Kiedy słyszę pocztę głosową, rozłączam się i oddaję Niallowi komórkę.
Odbiera ją ode mnie z głupawym uśmieszkiem na twarzy.
- Nie patrz się tak na mnie – ostrzegam go. Obronnie unosi
ręce, po czym odchodzi.
Wracam do miejsca, gdzie Molly, Steph i Tristan siedzą na
kanapie, a następnie usadawiam się na jej końcu.
- Dlaczego po prostu nie wrócisz do naszego pokoju? Jestem
pewna, że się tam uczy czy śpi – odzywa się Steph.
- Lub płacze – dodaje Molly, na co piorunuję ją spojrzeniem.
– Wyluzuj, po prostu nie jest tą, o którą warto walczyć. Jest sztywna,
wkurzająca..
- Kurwa, zamknij się, Molly! Po prostu się zamknij –
krzyczę. Przerażona, aż wzdryga się, ale gówno mnie to obchodzi.
- Nie zapominaj do czego jestem zdolna, Harry – mówi przez zęby.
- Mogę zrobić rzeczy o wiele gorsze od tego, Molly, więc
uważaj na swoje pieprzone słowa – odpowiadam, po czym wstaje.
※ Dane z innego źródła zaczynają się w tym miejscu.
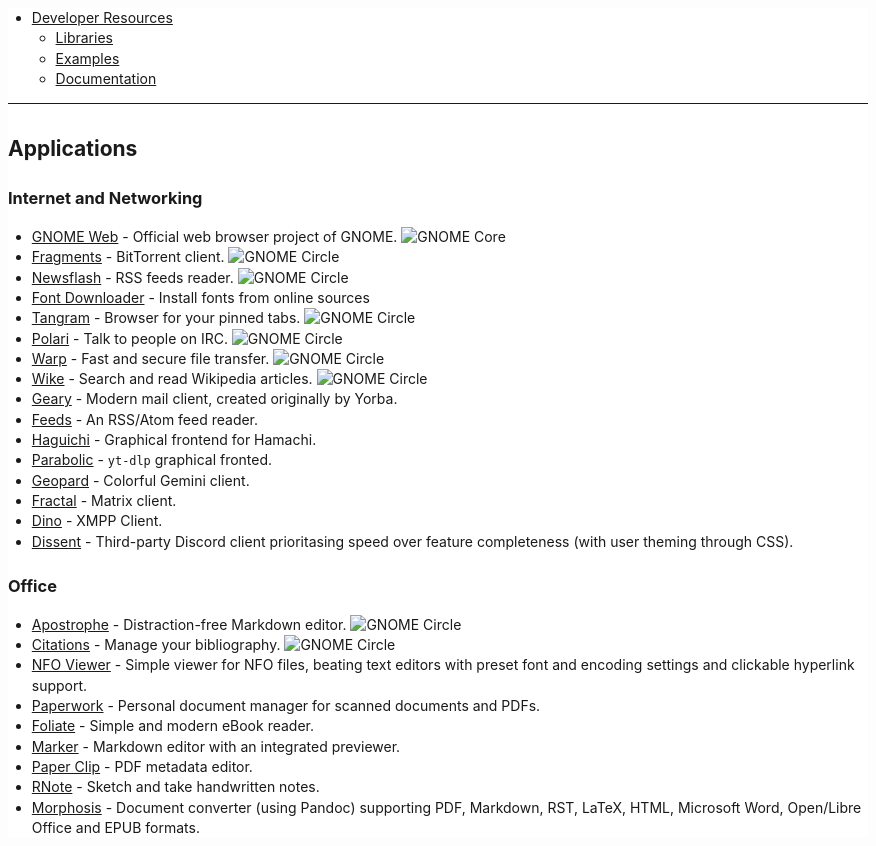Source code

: *   [Developer Resources](#developer-resources)
    *   [Libraries](#libraries)
    *   [Examples](#examples)
    *   [Documentation](#documentations)

***

## Applications

### Internet and Networking

*   [GNOME Web](https://apps.gnome.org/Epiphany) - Official web browser project of GNOME. ![GNOME Core][GNOME Core]
*   [Fragments](https://apps.gnome.org/Fragments) - BitTorrent client. ![GNOME Circle][GNOME Circle]
*   [Newsflash](https://apps.gnome.org/NewsFlash) - RSS feeds reader. ![GNOME Circle][GNOME Circle]
*   [Font Downloader](https://flathub.org/apps/org.gustavoperedo.FontDownloader) - Install fonts from online sources
*   [Tangram](https://apps.gnome.org/Tangram) - Browser for your pinned tabs. ![GNOME Circle][GNOME Circle]
*   [Polari](https://apps.gnome.org/Polari) - Talk to people on IRC. ![GNOME Circle][GNOME Circle]
*   [Warp](https://apps.gnome.org/Warp) - Fast and secure file transfer. ![GNOME Circle][GNOME Circle]
*   [Wike](https://apps.gnome.org/Wike) - Search and read Wikipedia articles. ![GNOME Circle][GNOME Circle]
*   [Geary](https://gitlab.gnome.org/GNOME/geary) - Modern mail client, created originally by Yorba.
*   [Feeds](https://gitlab.gnome.org/World/gfeeds) - An RSS/Atom feed reader.
*   [Haguichi](https://www.haguichi.net) - Graphical frontend for Hamachi.
*   [Parabolic](https://flathub.org/apps/org.nickvision.tubeconverter) - `yt-dlp` graphical fronted.
*   [Geopard](https://ranfdev.com/projects/geopard) - Colorful Gemini client.
*   [Fractal](https://flathub.org/apps/org.gnome.Fractal) - Matrix client.
*   [Dino](https://dino.im) - XMPP Client.
*   [Dissent](https://flathub.org/apps/so.libdb.dissent) - Third-party Discord client prioritasing speed over feature completeness (with user theming through CSS).

### Office

*   [Apostrophe](https://apps.gnome.org/Apostrophe) - Distraction-free Markdown editor. ![GNOME Circle][GNOME Circle]
*   [Citations](https://apps.gnome.org/Citations) - Manage your bibliography. ![GNOME Circle][GNOME Circle]
*   [NFO Viewer](https://flathub.org/apps/details/io.otsaloma.nfoview) - Simple viewer for NFO files, beating text editors with preset font and encoding settings and clickable hyperlink support.
*   [Paperwork](https://flathub.org/apps/work.openpaper.Paperwork) - Personal document manager for scanned documents and PDFs.
*   [Foliate](https://flathub.org/apps/com.github.johnfactotum.Foliate) - Simple and modern eBook reader.
*   [Marker](https://flathub.org/apps/com.github.fabiocolacio.marker) - Markdown editor with an integrated previewer.
*   [Paper Clip](https://flathub.org/apps/io.github.diegoivan.pdf_metadata_editor) - PDF metadata editor.
*   [RNote](https://flathub.org/apps/com.github.flxzt.rnote) - Sketch and take handwritten notes.
*   [Morphosis](https://flathub.org/apps/garden.jamie.Morphosis) - Document converter (using Pandoc) supporting PDF, Markdown, RST, LaTeX, HTML, Microsoft Word, Open/Libre Office and EPUB formats.


[GNOME Core]: https://cdn.rawgit.com/kazhnuz/awesome-gnome/master/images/gnome-icon-symbolic.svg
[GNOME Circle]: https://cdn.rawgit.com/kazhnuz/awesome-gnome/master/images/gnome-circle.png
- Daj mi klucz – żądam i wyciągam przed siebie rękę, kiedy
Steph grzebie w swojej torebce. Gdy tylko dostaję go w swoje ręce, ruszam w
kierunku auta. Nie widziałem Zayna przez co najmniej pół godziny. Lepiej, żeby
nie był z Tessą.
Nikt nie wspominał o moim miłosnym wyznaniu. Nie wiem, co sobie myślałem nazywając to w ten sposób. Nie mogłem znieść widoku jak wychodzi
myśląc, że się nią nie przejmuję. Kocham ją, pokochałem od tego momentu, kiedy obudziłem się, odnajdując jej małe
rączki owinięte wokół mojej talii. Nie zdawałem sobie sprawy z uczuć, jakie były, gdy się to wydarzyło, ale uświadomiłem sobie, że ciągnie mnie do niej w niewyjaśniony sposób. Kocham to, jak na mnie patrzy szczególnie, gdy myśli, że
jestem tego nieświadomy. Kocham, jak na mnie krzyczy i przewraca oczami, kiedy ja szorstko zwracam jej uwagę. Była tu
dla mnie mimo tych wszystkich, okropnych rzeczy, które jej wyrządziłem, jak nikt inny. Chciałbym mieć jakąś wymówkę, dlaczego ją tak traktuję, a także dlaczego pozwalam Molly siadać na moich kolanach, jednak jej nie mam. Najlepsze jest to, że nie wiem jak poradzić sobie z intensywnością moich uczuć, które do niej żywię. Nie chcę być wrażliwy wobec nikogo i
dawać kochanej Tessie więcej kontroli nade mną, niż to dozwolone, więc ją odrzuciłem. Nie będzie miało to dla niej żadnego sensu, cholera, nawet ja tego nie pojmuję.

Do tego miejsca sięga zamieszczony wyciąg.